YTY Industry (Manjung) Sdn Bhd

Status

Completed

Conditions

Skin Sensitisation

Treatments

Device: NON-STERILE, POWDER FREE NITRILE EXAMINATION GLOVES, LOW DERMATITIS POTENTIAL, TESTED FOR USE WITH CHEMOTHERAPY DRUGS - BLUE

Study type

Interventional

Funder types

Industry

Identifiers

NCT04274647
PR-MDT-02-17-19

Details and patient eligibility

About

Skin Sensitization Test (Modified Draize-95) to Support a Low Dermatitis Potential Claim for a Blue Non Sterile Powder Free Nitrile Examination Gloves.

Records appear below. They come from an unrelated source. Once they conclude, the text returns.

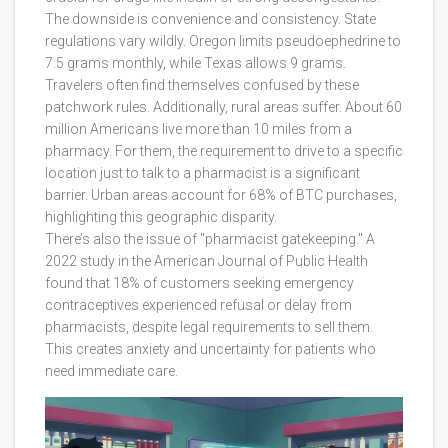
The downside is convenience and consistency. State
regulations vary wildly. Oregon limits pseudoephedrine to
7.5 grams monthly, while Texas allows 9 grams.
Travelers often find themselves confused by these
patchwork rules. Additionally, rural areas suffer. About 60
million Americans live more than 10 miles from a
pharmacy. For them, the requirement to drive to a specific
location just to talk to a pharmacist is a significant
barrier. Urban areas account for 68% of BTC purchases,
highlighting this geographic disparity.
There’s also the issue of "pharmacist gatekeeping." A
2022 study in the American Journal of Public Health
found that 18% of customers seeking emergency
contraceptives experienced refusal or delay from
pharmacists, despite legal requirements to sell them.
This creates anxiety and uncertainty for patients who
need immediate care.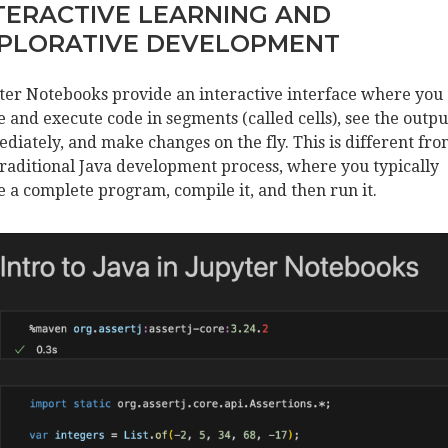
TERACTIVE LEARNING AND
PLORATIVE DEVELOPMENT
ter Notebooks provide an interactive interface where you
e and execute code in segments (called cells), see the outpu
diately, and make changes on the fly. This is different fr
traditional Java development process, where you typically
e a complete program, compile it, and then run it.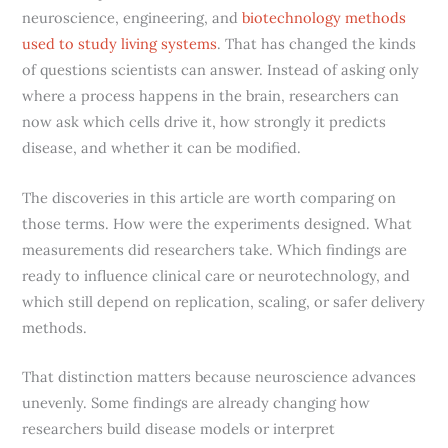
neuroscience, engineering, and
biotechnology methods
used to study living systems
. That has changed the kinds
of questions scientists can answer. Instead of asking only
where a process happens in the brain, researchers can
now ask which cells drive it, how strongly it predicts
disease, and whether it can be modified.
The discoveries in this article are worth comparing on
those terms. How were the experiments designed. What
measurements did researchers take. Which findings are
ready to influence clinical care or neurotechnology, and
which still depend on replication, scaling, or safer delivery
methods.
That distinction matters because neuroscience advances
unevenly. Some findings are already changing how
researchers build disease models or interpret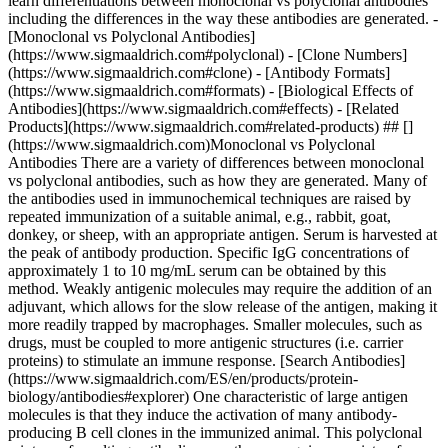
learn differentiations between monoclonal vs polyclonal antibodies
including the differences in the way these antibodies are generated. -
[Monoclonal vs Polyclonal Antibodies]
(https://www.sigmaaldrich.com#polyclonal) - [Clone Numbers]
(https://www.sigmaaldrich.com#clone) - [Antibody Formats]
(https://www.sigmaaldrich.com#formats) - [Biological Effects of
Antibodies](https://www.sigmaaldrich.com#effects) - [Related
Products](https://www.sigmaaldrich.com#related-products) ## []
(https://www.sigmaaldrich.com)Monoclonal vs Polyclonal
Antibodies There are a variety of differences between monoclonal
vs polyclonal antibodies, such as how they are generated. Many of
the antibodies used in immunochemical techniques are raised by
repeated immunization of a suitable animal, e.g., rabbit, goat,
donkey, or sheep, with an appropriate antigen. Serum is harvested at
the peak of antibody production. Specific IgG concentrations of
approximately 1 to 10 mg/mL serum can be obtained by this
method. Weakly antigenic molecules may require the addition of an
adjuvant, which allows for the slow release of the antigen, making it
more readily trapped by macrophages. Smaller molecules, such as
drugs, must be coupled to more antigenic structures (i.e. carrier
proteins) to stimulate an immune response. [Search Antibodies]
(https://www.sigmaaldrich.com/ES/en/products/protein-
biology/antibodies#explorer) One characteristic of large antigen
molecules is that they induce the activation of many antibody-
producing B cell clones in the immunized animal. This polyclonal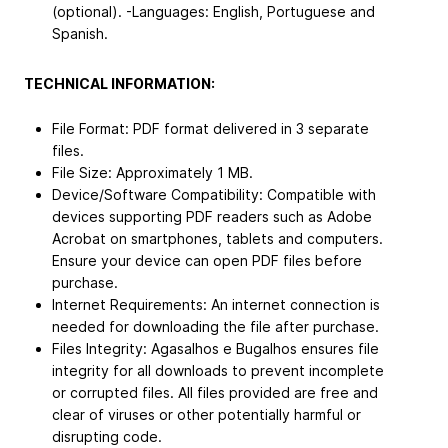
(optional). -Languages: English, Portuguese and
Spanish.
TECHNICAL INFORMATION:
File Format: PDF format delivered in 3 separate
files.
File Size: Approximately 1 MB.
Device/Software Compatibility: Compatible with
devices supporting PDF readers such as Adobe
Acrobat on smartphones, tablets and computers.
Ensure your device can open PDF files before
purchase.
Internet Requirements: An internet connection is
needed for downloading the file after purchase.
Files Integrity: Agasalhos e Bugalhos ensures file
integrity for all downloads to prevent incomplete
or corrupted files. All files provided are free and
clear of viruses or other potentially harmful or
disrupting code.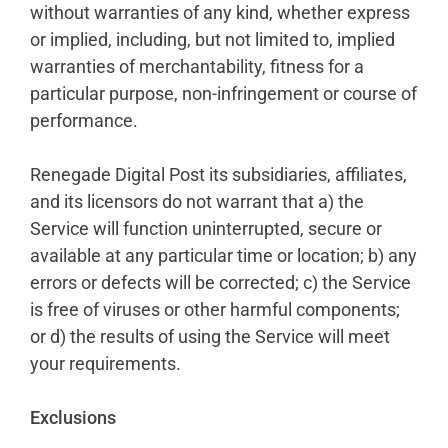
without warranties of any kind, whether express
or implied, including, but not limited to, implied
warranties of merchantability, fitness for a
particular purpose, non-infringement or course of
performance.
Renegade Digital Post its subsidiaries, affiliates,
and its licensors do not warrant that a) the
Service will function uninterrupted, secure or
available at any particular time or location; b) any
errors or defects will be corrected; c) the Service
is free of viruses or other harmful components;
or d) the results of using the Service will meet
your requirements.
Exclusions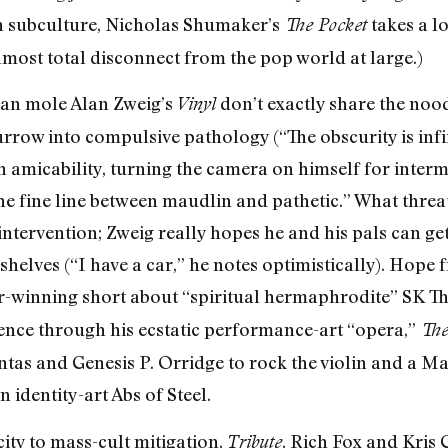
n subculture, Nicholas Shumaker’s
takes a l
The Pocket
 almost total disconnect from the pop world at large.)
ian mole Alan Zweig’s
don’t exactly share the nood
Vinyl
burrow into compulsive pathology (“The obscurity is inf
micability, turning the camera on himself for interm
he fine line between maudlin and pathetic.” What thre
e intervention; Zweig really hopes he and his pals can ge
shelves (“I have a car,” he notes optimistically). Hope
-winning short about “spiritual hermaphrodite” SK Th
rence through his ecstatic performance-art “opera,”
The
tas and Genesis P. Orridge to rock the violin and a Ma
n identity-art Abs of Steel.
ty to mass-cult mitigation,
, Rich Fox and Kris 
Tribute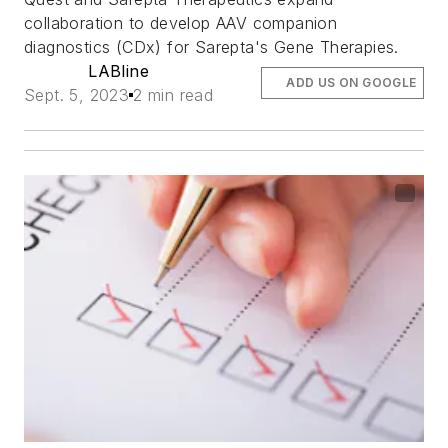
collaboration to develop AAV companion
diagnostics (CDx) for Sarepta's Gene Therapies.
LABline
ADD US ON GOOGLE
Sept. 5, 2023
2 min read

To evaluate whether residual chemical additives at a level that may induce type IV allergy in the unsensitized general user population are present in a finished rubber containing medical device.

Full description

  1. To evaluate whether residual chemical additives at a level that may induce Type IV allergy in the unsensitized general user population are present in a finished rubber containing medical device.
  2. To meet requirements for claim: This product demonstrated reduced potential for sensitizing users to chemical additives as described in Guidance for Industry and FDA Staff - Medical Glove Guidance Manual9. Supporting Test Data: A negative skin sensitization test (Modified Draize-95 Test) on a minimum of 200 non-sensitized human subjects.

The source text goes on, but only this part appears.